LoRA: Efficiently and Cheaply Fine-Tune Large Language Models

LoRA, or Low-Rank Adaptation, is a technique for efficiently adapting large language models to perform better on specific tasks. Language models like GPT-3 are trained on huge amounts of general text data, allowing them to perform well on many different language tasks out-of-the-box. However, their performance can be improved for particular applications by further training them on task-specific data. Traditionally, this adaptation requires training all 175 billion parameters of the model, which consumes a lot of memory and storage. LoRA makes this more efficient by training only a small number of extra parameters for each task, while freezing most of the original model parameters. This reduces the task-specific parameters that need to be trained and stored by 10,000 times, significantly lowering the computational cost, while still matching the performance of full model training. This makes it more practical to customize large language models for a wide variety of applications.

When training a LoRA on axolotl, you may end up with a small file which is known as an adapter, you can either apply this during inference, or merge it directly onto the base model in order to permanently apply it.

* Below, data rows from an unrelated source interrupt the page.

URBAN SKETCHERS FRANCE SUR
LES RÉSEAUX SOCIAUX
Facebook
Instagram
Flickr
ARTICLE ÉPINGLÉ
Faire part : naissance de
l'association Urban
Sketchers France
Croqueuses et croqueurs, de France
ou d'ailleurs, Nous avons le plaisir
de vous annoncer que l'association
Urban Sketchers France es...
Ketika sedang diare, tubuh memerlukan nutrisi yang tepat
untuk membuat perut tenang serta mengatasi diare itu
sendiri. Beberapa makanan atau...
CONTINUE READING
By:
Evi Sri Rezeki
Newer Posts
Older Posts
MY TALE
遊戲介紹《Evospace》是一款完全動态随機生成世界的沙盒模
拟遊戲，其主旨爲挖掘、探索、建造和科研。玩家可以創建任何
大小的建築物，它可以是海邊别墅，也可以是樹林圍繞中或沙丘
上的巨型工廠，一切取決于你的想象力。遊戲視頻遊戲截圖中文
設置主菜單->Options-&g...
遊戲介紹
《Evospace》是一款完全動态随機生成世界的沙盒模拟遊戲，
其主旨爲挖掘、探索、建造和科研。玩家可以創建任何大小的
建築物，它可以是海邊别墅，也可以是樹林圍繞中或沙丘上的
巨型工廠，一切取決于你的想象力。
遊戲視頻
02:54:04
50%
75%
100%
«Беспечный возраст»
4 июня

If you want to just use it during inference, you can save the entire folder into your loras directory for oobabooga webui. Then, when loading a model, you can apply this lora using the top-right dropdown menu in the models tab.

If you want to merge it directly onto the model, then after you're finished training in axolotl, you can pass this command:

python3 -m axolotl.cli.merge_lora your_config.yml --lora_model_dir="./completed-model"

Make sure to replace "your_config.yml" with the path to the config for your LoRA adapter, then after --lora_model_dir= you can put the directory for your adapter in quotations.